Compressing Tabular Data via Latent Variable Estimation

TL;DR

This paper presents a lossless compression method for tabular data that estimates latent variables, partitions data, and applies sequential coding, outperforming classical methods in achieving optimal compression rates.

Contribution

Introduces a novel latent variable-based compression algorithm for tabular data with theoretical analysis and empirical validation, outperforming classical schemes.

Findings

The proposed method achieves the optimal entropy rate.

Classical schemes like Lempel-Ziv do not reach the optimal rate.

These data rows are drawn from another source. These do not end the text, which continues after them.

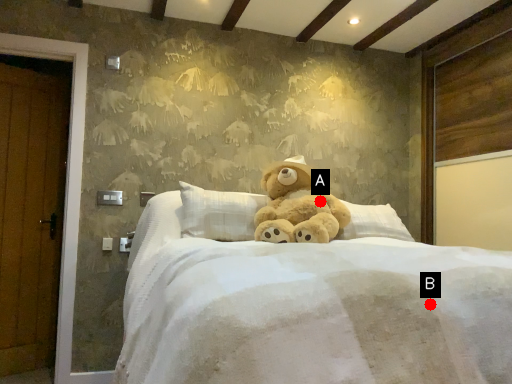
Question: Two points are circled on the image, labeled by A and B beside each circle. Which point is farther to the camera?

Choices:
 (A) A is further
 (B) B is further

Answer: (A)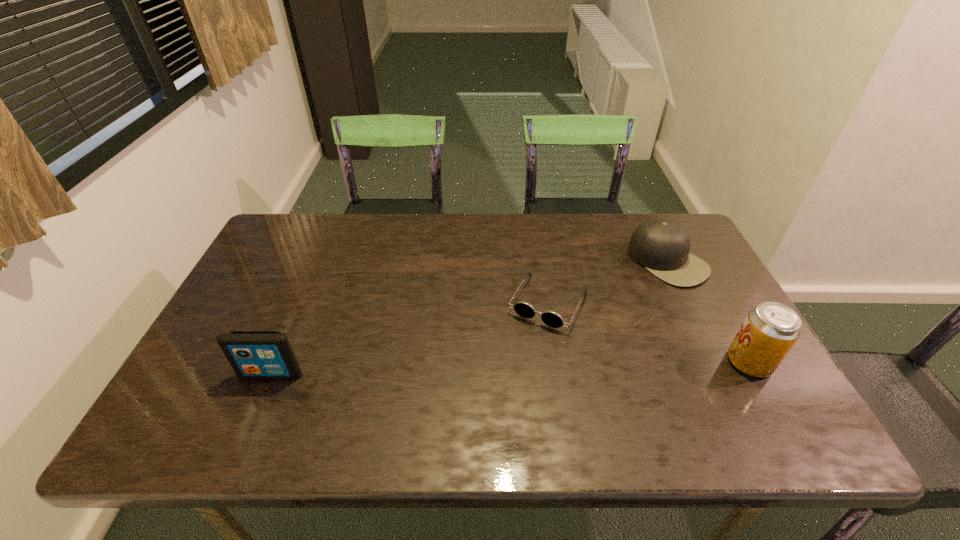
The width and height of the screenshot is (960, 540). In order to click on free space located on the front-facing side of the third object from right to left in this screenshot , I will do `click(526, 345)`.

You are a GUI agent. You are given a task and a screenshot of the screen. Output one action in this format:
    pyautogui.click(x=<x>, y=<y>)
    Task: Click on the free space located 0.310m on the brim of the second shortest object
    
    Given the screenshot: What is the action you would take?
    pyautogui.click(x=569, y=325)

Image resolution: width=960 pixels, height=540 pixels. In order to click on blank space located 0.390m on the brim of the second shortest object in this screenshot , I will do `click(546, 339)`.

Where is `vacant area situated on the brim of the second shortest object`? Image resolution: width=960 pixels, height=540 pixels. vacant area situated on the brim of the second shortest object is located at coordinates (546, 339).

At what (x,y) coordinates should I click in order to perform the action: click on object situated at the far edge. Please return your answer as a coordinate pair (x, y). The width and height of the screenshot is (960, 540). Looking at the image, I should click on (662, 246).

Image resolution: width=960 pixels, height=540 pixels. I want to click on iPod that is at the near edge, so click(252, 354).

Where is `pop (soda) present at the near edge`? The width and height of the screenshot is (960, 540). pop (soda) present at the near edge is located at coordinates (770, 330).

This screenshot has height=540, width=960. Identify the location of object that is at the left edge. (252, 354).

Find the location of `pop (soda) that is at the right edge`. pop (soda) that is at the right edge is located at coordinates (770, 330).

I want to click on cap at the right edge, so click(662, 246).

The model satisfies an asymptotic equipartition property.

Abstract

Data used for analytics and machine learning often take the form of tables with categorical entries. We introduce a family of lossless compression algorithms for such data that proceed in four steps: $(i)$ Estimate latent variables associated to rows and columns; $(ii)$ Partition the table in blocks according to the row/column latents; $(iii)$ Apply a sequential (e.g. Lempel-Ziv) coder to each of the blocks; $(iv)$ Append a compressed encoding of the latents. We evaluate it on several benchmark datasets, and study optimal compression in a probabilistic model for that tabular data, whereby latent values are independent and table entries are conditionally independent given the latent values. We prove that the model has a well defined entropy rate and satisfies an asymptotic equipartition property. We also prove that classical compression schemes such as Lempel-Ziv and finite-state encoders do not achieve this rate. On the other hand, the latent estimation strategy outlined above achieves the optimal rate.